A three-year-old girl released after spending her entire life locked up in an Australian immigration detention center is suffering mental health problems, a psychiatrist who examined her said yesterday.
Malaysian national Virginia Leong and her daughter, Naomi, were released from Sydney's Villawood detention center on Monday after a meeting between their lawyer and immigration department officials, department spokeswoman Sarah Crichton said.
"She's had considerable emotional distress and certainly has developed mental problems," psychiatrist Louise Newman said.
PHOTO: AP
Naomi was born in Villawood on May 5, 2002. The pair were freed after the government granted them temporary visas. Naomi is believed to currently have no citizenship in any country.
Leong, walking out of the detention center on Monday night, appeared delighted to be free and stunned by the crowd of media waiting outside for her release.
The mother and daughter yesterday reveled in their new freedom, playing together in a park in western Sydney.
"It's a dream come true," Leong said. "It's very hard in there.
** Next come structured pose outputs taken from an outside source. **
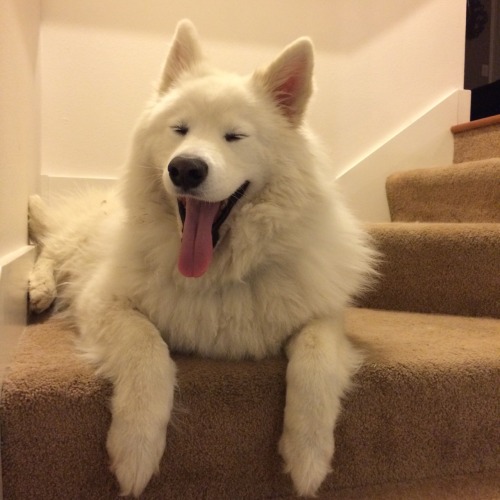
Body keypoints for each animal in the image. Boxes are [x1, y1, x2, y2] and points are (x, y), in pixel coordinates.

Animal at [28, 18, 376, 496]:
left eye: (235, 136)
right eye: (180, 129)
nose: (186, 168)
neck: (218, 272)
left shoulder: (323, 316)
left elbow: (315, 362)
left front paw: (308, 457)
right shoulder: (102, 301)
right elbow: (147, 349)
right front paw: (136, 449)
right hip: (78, 244)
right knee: (48, 248)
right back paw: (37, 289)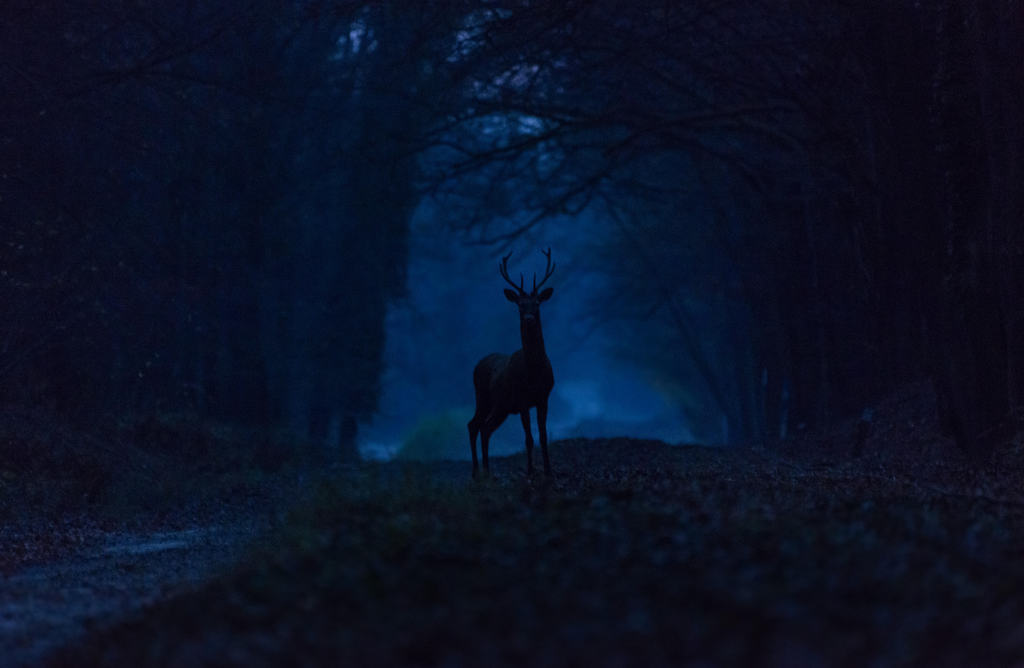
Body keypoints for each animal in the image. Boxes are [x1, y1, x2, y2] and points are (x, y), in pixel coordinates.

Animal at [468, 247, 557, 477]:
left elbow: (543, 436)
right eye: (519, 305)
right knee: (474, 425)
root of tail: (477, 365)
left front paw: (548, 471)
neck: (534, 373)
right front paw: (530, 472)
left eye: (537, 304)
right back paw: (478, 472)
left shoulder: (544, 397)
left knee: (485, 427)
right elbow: (528, 438)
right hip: (483, 397)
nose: (529, 319)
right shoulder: (523, 399)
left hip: (501, 407)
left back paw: (486, 471)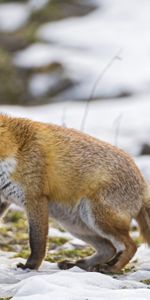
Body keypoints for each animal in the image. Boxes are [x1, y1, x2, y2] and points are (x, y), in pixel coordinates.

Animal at [0, 113, 149, 274]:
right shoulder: (3, 199)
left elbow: (36, 241)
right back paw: (80, 265)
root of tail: (143, 183)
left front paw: (30, 266)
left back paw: (111, 268)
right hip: (75, 224)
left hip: (97, 218)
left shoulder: (35, 198)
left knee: (131, 246)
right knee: (109, 249)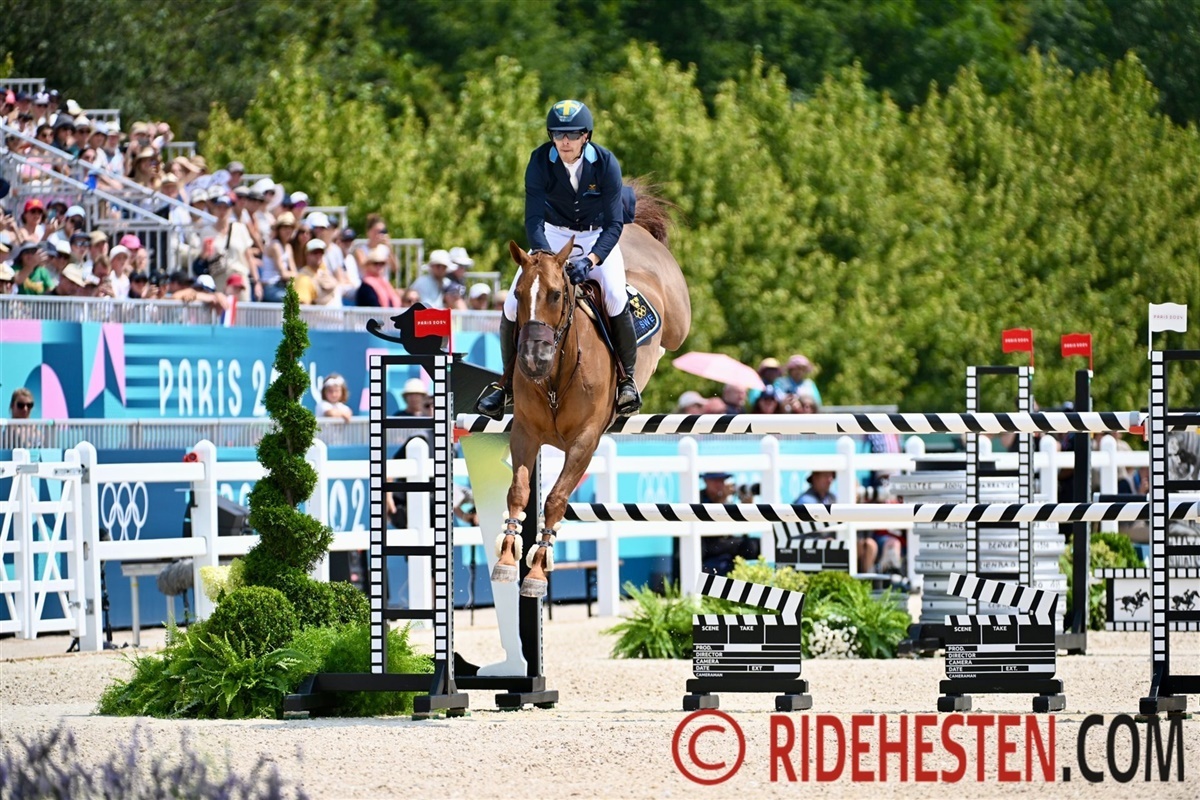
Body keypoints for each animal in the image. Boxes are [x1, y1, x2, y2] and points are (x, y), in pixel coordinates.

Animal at [490, 188, 691, 597]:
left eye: (555, 295)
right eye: (517, 294)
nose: (532, 361)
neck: (556, 376)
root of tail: (635, 230)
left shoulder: (585, 441)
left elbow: (555, 499)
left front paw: (537, 572)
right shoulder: (525, 433)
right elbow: (518, 492)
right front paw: (506, 559)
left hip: (679, 318)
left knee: (673, 334)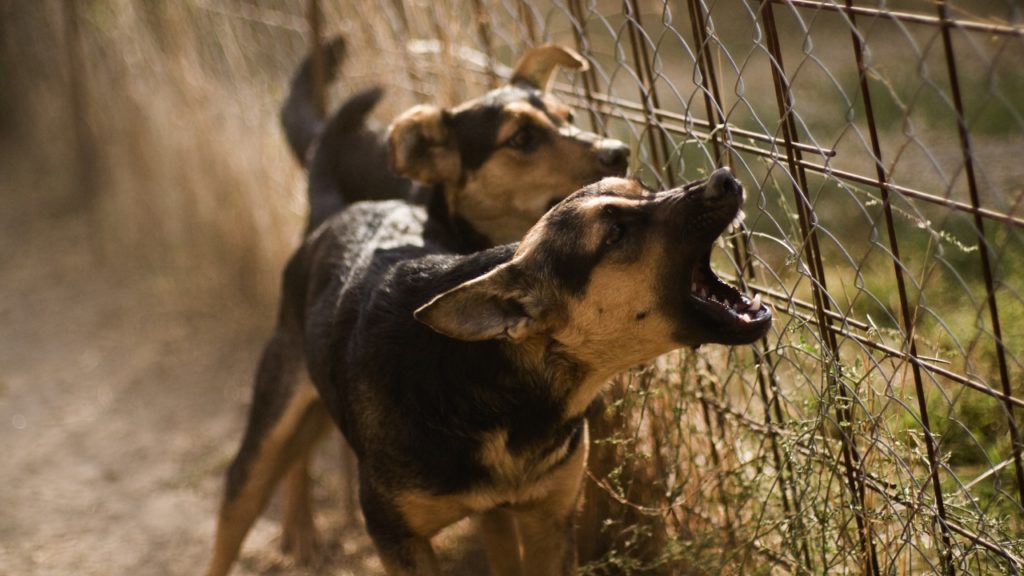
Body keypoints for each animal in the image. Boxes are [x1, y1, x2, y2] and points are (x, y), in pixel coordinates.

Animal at [205, 168, 770, 569]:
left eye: (645, 189)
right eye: (614, 232)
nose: (725, 177)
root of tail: (340, 210)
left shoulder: (548, 520)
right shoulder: (397, 539)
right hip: (265, 431)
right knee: (240, 504)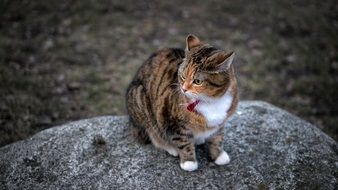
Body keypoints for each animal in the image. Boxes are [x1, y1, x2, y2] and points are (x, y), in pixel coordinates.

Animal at [125, 34, 239, 172]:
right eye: (183, 76)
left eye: (198, 81)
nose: (183, 89)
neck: (211, 101)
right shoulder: (172, 121)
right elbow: (183, 141)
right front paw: (189, 161)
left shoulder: (221, 121)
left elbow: (217, 138)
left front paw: (218, 155)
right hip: (141, 102)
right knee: (154, 134)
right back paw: (171, 147)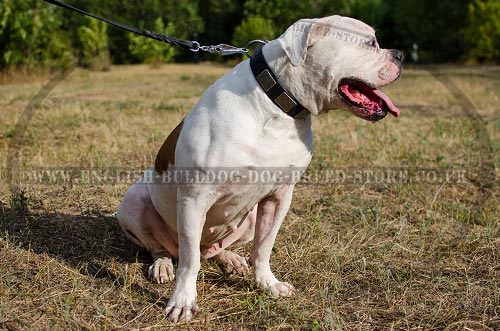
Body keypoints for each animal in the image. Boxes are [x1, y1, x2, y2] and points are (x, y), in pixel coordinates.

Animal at [116, 14, 402, 322]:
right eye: (371, 43)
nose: (400, 55)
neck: (276, 105)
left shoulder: (279, 197)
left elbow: (264, 246)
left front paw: (268, 283)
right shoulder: (195, 199)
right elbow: (190, 262)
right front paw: (183, 301)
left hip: (249, 216)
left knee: (210, 250)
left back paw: (231, 260)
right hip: (133, 203)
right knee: (167, 249)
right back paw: (163, 266)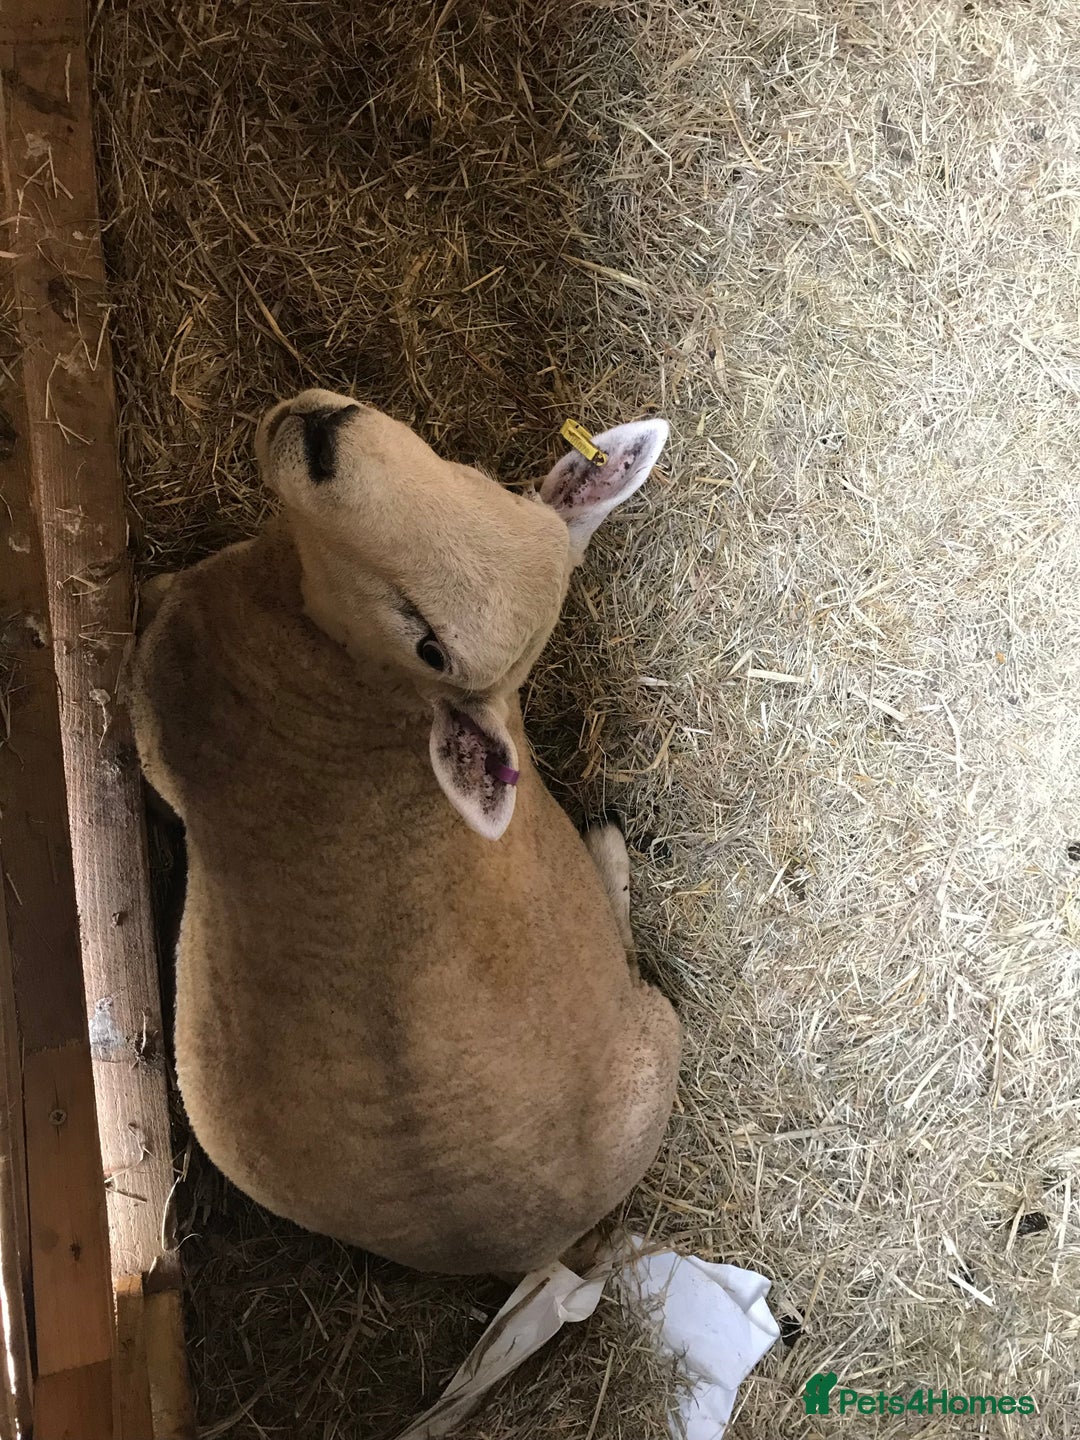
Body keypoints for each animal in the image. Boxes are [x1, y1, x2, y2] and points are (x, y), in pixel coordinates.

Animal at [131, 390, 681, 1276]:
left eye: (429, 643)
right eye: (486, 484)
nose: (327, 442)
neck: (355, 684)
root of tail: (530, 1248)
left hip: (659, 1035)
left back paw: (606, 848)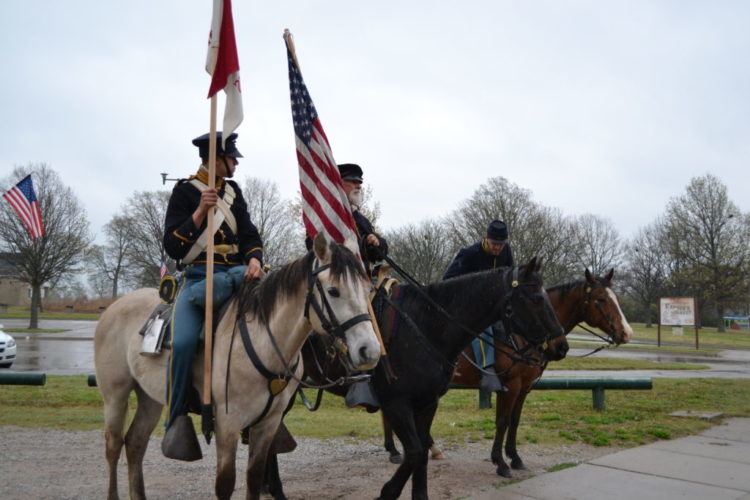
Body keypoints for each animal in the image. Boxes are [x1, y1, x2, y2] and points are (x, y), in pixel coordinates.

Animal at [94, 234, 381, 500]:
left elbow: (254, 477)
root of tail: (114, 307)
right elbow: (225, 483)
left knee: (135, 444)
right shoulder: (228, 423)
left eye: (367, 290)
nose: (370, 350)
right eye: (333, 291)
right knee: (113, 445)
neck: (262, 340)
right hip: (115, 394)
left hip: (149, 397)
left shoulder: (268, 424)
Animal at [265, 258, 565, 500]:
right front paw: (387, 492)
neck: (425, 326)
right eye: (536, 298)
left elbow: (420, 455)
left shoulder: (427, 404)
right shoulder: (397, 404)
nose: (561, 345)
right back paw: (275, 489)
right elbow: (416, 452)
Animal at [396, 268, 632, 478]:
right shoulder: (510, 386)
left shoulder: (525, 387)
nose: (626, 333)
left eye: (615, 298)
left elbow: (515, 420)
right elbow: (502, 421)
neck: (523, 336)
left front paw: (515, 458)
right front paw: (500, 462)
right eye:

I can't explain it to you unless you're in there."
The Labor Party yesterday said that the government only granted the pair visas after pressure from Malaysian news reports.
"It does look suspiciously like the Malaysian media in this particular instance has embarrassed the government into doing the right thing and getting kids out of detention," Labor leader Kim Beazley said. "Kids don't belong in detention, full stop."